Well, perhaps they want to think that they are more important than a temporary blip on a cosmic wave-function. They don't want to admit their mortality: to admit that they will die and be slowly forgotten with time.

That they aren't important. Not even a little bit.

You're probably wondering: the color of what door? That's a metaphor that I started using in my own mind years ago. A dear friend died when I was 26 and he was 30. Another friend I met and grew to know at the Cascades Volcano Observatory was a photographer on the side, and his life work had quite a number of doors from all over the world. Each door seemed to be a different color, have its own unique character.

Like each of us.

Buck Birdeau died of raging diabetes that first blinded him and then destroyed his kidneys. Dave Wieprecht survived a horrific experience in Vietnam - but not the exposure to Agent Orange - and died of the most virulent of the four known versions of thyroid cancer out there. Both ended their lives as what I would call great people - they had reconciled themselves with who they were in this great universe. They had gotten to the point in life when the most important thing they did was what they did for other people.

THAT's What is important.  NOT the brand of my dress or the existence of a Multiverse.

So. What will be the color of MY door? Lung cancer? It took my Dad and his Mom, but I've avoided tobacco like the plague since I was 20. Stroke? It took my Mom and apparently her Dad, but I've exercised and eaten carefully since I was in my 30's.
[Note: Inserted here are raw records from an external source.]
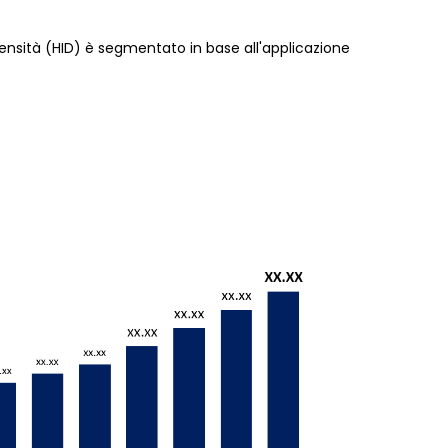
tensità (HID) è segmentato in base all'applicazione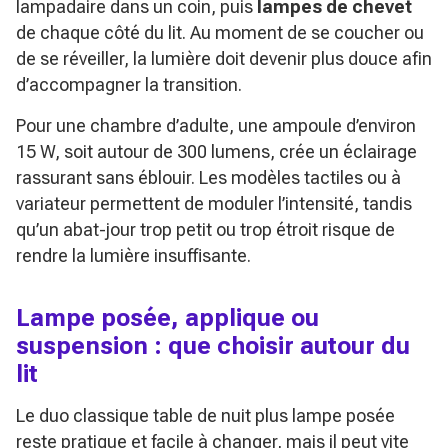
lampadaire dans un coin, puis
lampes de chevet
de chaque côté du lit. Au moment de se coucher ou
de se réveiller, la lumière doit devenir plus douce afin
d’accompagner la transition.
Pour une chambre d’adulte, une ampoule d’environ
15 W, soit autour de 300 lumens, crée un éclairage
rassurant sans éblouir. Les modèles tactiles ou à
variateur permettent de moduler l’intensité, tandis
qu’un abat-jour trop petit ou trop étroit risque de
rendre la lumière insuffisante.
Lampe posée, applique ou
suspension : que choisir autour du
lit
Le duo classique table de nuit plus lampe posée
reste pratique et facile à changer, mais il peut vite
One thing for sure: my door will have a color. As Jim Morrison (the wasted minstrel of my generation) once said, "No One gets out of here alive."

He also said "People fear death even more than pain. It's strange that they fear death. Life hurts a lot more than death. At the point of death, the pain is over. Yeah, I guess it is a friend."


I'm just interested in what the color of MY door will be, and will I have time to leave messages of love - and admonition - for the kids and grandkids I love so much... and who must follow? 


I look forward to stepping through that door and going home finally.